I do not know how you got mine to have an angle of 123.59 degrees you did not validate this statement in any way.

**The angle in mine is 120 degrees which is the same as the angle is in yours.**

So far I think both answers are valid but this does not sit well with me either.

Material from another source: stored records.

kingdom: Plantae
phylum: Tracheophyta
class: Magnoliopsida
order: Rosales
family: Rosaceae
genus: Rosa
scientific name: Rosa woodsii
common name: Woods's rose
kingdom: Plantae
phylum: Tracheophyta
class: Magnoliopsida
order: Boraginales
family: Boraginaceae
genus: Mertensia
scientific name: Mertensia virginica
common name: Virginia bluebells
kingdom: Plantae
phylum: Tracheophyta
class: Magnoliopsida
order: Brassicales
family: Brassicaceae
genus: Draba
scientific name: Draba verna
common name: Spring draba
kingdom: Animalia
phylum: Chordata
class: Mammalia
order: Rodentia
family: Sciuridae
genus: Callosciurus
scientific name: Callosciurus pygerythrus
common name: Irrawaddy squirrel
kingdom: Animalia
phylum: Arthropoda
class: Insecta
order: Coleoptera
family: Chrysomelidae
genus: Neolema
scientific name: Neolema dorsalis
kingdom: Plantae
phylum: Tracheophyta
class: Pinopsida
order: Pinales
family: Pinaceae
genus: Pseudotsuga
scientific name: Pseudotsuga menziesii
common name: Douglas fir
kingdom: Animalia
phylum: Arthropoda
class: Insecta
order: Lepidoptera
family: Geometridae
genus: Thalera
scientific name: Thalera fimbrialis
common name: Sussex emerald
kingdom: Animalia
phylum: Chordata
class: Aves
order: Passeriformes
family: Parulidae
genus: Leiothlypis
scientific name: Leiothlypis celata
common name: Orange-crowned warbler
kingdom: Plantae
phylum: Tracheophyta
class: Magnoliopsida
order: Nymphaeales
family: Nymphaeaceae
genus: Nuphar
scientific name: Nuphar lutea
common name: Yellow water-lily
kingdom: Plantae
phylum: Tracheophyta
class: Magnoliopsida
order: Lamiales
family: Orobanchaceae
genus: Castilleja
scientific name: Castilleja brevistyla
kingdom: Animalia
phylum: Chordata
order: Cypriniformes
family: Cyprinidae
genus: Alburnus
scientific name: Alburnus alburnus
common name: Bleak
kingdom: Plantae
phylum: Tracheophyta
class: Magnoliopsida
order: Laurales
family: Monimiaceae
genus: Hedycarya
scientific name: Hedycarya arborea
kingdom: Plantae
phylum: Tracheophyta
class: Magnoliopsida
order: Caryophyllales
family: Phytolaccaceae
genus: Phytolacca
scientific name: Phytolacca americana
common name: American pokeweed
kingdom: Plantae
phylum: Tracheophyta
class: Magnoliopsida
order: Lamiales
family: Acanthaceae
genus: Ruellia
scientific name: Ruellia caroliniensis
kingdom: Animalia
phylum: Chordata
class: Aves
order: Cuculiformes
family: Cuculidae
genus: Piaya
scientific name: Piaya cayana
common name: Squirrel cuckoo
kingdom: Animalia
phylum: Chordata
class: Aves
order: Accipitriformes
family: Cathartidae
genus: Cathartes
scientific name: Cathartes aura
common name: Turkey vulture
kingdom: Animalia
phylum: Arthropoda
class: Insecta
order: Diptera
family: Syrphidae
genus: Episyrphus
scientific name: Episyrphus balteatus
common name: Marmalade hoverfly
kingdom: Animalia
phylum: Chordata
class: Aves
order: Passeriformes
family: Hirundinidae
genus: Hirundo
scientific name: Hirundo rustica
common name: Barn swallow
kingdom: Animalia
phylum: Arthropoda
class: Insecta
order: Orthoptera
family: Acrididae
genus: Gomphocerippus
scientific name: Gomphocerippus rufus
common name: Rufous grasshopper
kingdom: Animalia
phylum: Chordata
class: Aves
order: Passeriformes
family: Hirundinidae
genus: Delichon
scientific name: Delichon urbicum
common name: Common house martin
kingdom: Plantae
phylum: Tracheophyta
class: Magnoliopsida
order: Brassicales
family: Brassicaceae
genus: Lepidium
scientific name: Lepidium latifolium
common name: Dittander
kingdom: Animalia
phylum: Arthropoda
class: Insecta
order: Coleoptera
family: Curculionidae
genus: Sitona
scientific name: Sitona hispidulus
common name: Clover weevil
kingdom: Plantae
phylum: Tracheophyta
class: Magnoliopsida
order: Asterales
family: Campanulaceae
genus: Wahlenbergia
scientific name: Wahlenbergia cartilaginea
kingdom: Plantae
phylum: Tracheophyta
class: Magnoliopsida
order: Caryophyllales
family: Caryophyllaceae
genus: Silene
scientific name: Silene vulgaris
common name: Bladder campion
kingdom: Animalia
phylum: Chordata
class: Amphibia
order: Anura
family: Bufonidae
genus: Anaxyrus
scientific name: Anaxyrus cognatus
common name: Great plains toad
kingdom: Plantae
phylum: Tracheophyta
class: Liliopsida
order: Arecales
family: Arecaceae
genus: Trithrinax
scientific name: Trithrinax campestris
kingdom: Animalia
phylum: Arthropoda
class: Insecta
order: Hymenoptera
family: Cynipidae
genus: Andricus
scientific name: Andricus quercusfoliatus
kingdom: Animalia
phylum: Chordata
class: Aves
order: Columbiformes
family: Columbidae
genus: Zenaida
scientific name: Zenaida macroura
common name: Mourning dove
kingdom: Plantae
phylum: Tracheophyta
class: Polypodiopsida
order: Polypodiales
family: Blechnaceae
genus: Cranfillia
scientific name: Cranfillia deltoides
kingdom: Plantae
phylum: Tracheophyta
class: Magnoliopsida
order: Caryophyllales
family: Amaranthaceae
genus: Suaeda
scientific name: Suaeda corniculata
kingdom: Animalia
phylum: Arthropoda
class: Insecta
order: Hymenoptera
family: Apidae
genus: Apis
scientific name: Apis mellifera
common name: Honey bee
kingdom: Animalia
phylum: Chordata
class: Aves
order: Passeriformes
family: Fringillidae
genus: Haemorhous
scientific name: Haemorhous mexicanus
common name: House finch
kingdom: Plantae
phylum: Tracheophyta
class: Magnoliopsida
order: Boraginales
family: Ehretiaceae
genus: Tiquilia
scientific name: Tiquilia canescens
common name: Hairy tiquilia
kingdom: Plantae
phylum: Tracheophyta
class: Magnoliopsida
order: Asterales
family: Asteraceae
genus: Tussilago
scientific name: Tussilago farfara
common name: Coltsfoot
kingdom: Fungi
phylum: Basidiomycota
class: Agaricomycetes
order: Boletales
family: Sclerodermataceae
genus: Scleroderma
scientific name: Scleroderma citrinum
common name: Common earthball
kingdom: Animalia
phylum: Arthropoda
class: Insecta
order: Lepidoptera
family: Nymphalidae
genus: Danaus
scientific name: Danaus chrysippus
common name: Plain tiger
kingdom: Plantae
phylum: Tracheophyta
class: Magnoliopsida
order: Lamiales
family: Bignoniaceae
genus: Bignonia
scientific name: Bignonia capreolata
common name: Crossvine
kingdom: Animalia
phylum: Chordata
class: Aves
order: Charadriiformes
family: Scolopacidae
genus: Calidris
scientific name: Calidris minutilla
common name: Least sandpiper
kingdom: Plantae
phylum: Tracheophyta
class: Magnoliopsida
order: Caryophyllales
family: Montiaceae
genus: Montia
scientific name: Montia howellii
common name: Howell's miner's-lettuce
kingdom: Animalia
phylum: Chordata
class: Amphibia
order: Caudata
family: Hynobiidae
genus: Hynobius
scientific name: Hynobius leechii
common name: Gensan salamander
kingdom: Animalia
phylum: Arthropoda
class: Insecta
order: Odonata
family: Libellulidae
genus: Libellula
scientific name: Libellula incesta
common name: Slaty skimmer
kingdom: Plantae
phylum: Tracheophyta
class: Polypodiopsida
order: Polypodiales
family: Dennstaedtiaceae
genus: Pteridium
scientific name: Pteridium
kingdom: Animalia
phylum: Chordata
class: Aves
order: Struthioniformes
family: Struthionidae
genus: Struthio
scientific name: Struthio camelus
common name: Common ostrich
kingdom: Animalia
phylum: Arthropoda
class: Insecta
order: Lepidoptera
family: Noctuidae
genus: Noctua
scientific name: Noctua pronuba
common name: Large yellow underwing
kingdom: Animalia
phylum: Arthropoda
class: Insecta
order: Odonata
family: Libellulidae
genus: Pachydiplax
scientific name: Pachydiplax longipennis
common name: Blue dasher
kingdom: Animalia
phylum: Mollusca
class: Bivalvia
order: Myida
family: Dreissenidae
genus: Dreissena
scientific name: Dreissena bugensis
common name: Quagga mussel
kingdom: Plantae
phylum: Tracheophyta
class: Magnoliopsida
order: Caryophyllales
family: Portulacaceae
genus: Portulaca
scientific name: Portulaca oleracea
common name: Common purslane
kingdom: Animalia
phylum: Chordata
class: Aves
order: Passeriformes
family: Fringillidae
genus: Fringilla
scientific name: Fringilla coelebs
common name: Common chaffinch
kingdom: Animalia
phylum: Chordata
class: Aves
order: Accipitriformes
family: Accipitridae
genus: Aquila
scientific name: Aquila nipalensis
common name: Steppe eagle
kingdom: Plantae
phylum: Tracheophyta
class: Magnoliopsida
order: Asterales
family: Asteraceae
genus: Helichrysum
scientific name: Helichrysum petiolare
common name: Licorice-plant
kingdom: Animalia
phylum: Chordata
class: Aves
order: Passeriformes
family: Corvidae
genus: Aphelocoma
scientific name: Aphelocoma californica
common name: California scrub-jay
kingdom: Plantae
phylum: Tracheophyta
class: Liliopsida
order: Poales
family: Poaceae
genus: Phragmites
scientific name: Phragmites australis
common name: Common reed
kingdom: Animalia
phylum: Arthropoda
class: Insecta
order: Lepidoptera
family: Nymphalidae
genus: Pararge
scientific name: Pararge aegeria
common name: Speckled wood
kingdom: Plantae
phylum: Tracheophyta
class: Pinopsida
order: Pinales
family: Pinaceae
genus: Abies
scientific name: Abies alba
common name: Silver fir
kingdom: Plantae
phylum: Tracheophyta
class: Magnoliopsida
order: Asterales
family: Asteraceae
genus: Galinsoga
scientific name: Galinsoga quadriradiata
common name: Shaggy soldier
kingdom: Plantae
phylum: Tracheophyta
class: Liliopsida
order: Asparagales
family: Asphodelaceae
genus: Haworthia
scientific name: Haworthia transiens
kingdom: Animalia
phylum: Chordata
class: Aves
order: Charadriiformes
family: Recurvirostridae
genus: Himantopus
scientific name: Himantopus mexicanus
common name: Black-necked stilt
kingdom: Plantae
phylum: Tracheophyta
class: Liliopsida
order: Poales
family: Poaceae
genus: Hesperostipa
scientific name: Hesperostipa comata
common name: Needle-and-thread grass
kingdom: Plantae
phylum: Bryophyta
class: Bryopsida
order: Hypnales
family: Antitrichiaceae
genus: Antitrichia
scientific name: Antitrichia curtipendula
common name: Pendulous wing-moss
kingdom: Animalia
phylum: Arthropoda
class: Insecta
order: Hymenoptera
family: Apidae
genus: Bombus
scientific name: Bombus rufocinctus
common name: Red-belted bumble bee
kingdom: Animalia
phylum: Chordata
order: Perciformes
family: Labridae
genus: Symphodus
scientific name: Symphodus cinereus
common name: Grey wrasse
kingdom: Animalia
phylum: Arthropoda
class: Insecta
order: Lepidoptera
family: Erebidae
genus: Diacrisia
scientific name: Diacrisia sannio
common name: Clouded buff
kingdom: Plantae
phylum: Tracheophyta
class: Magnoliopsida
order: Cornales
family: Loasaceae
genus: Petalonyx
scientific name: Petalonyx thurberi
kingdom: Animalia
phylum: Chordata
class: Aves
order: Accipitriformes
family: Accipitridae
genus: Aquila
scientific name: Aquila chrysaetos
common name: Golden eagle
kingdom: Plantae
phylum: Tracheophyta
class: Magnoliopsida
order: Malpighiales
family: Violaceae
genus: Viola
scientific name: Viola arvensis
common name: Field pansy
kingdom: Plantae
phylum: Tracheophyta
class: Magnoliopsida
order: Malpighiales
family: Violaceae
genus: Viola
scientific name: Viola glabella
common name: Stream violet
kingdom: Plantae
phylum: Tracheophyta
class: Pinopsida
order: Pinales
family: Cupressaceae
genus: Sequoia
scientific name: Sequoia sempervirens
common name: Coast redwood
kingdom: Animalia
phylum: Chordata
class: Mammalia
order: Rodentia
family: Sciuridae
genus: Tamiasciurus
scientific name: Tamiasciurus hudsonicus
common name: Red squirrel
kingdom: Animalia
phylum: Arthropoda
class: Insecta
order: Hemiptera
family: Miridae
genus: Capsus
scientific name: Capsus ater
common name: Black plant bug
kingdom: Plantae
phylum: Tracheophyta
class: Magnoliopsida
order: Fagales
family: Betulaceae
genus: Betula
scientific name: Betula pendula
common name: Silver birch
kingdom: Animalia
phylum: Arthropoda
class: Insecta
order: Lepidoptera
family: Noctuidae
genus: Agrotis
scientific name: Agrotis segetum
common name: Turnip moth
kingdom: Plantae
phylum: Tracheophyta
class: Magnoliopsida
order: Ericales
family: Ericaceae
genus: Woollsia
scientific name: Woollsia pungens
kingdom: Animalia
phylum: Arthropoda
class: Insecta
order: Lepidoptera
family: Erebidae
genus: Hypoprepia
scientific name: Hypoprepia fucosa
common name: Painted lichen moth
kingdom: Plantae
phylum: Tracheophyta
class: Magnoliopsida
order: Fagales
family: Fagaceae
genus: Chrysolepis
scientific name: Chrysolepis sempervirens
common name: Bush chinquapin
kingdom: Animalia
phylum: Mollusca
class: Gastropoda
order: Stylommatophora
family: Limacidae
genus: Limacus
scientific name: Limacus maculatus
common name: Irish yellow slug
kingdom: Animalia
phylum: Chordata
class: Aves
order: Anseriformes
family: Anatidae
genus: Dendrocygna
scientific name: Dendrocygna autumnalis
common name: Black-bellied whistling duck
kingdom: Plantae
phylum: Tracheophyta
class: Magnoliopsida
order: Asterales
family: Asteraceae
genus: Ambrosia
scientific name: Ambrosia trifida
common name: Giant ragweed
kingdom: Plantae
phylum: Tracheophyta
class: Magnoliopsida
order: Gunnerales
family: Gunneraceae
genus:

Maybe one of us is wrong but I can see no errors.

Melody
Jan 27, 2019

#8**+1 **

I used the Law of Cosines exactly as you suggested:

a^2=b^2+c^2-2bcCosA

(2x -1)^2 =[(x+1)^2 + (x-1)^2] - 2*(x+1)(x-1)*cos(120), solve for x

(2 x - 1)^2 = (x - 1)^2 - (1 - x) (x + 1) + (x + 1)^2

Expand out terms of the right hand side:

(2 x - 1)^2 = 3 x^2 + 1

Subtract 3 x^2 + 1 from both sides:

-1 - 3 x^2 + (2 x - 1)^2 = 0

Expand out terms of the left hand side:

x^2 - 4 x = 0

Factor x from the left hand side:

x (x - 4) = 0

Split into two equations:

x - 4 = 0 or x = 0

Add 4 to both sides:

**x = 4 or x = 0**

**Note: I used this online calculator to verify the angles using "SSS" triangle:**

**https://www.triangle-calculator.com/?what=sss&a=7&b=5&c=3&submit=Solve**

Guest Jan 27, 2019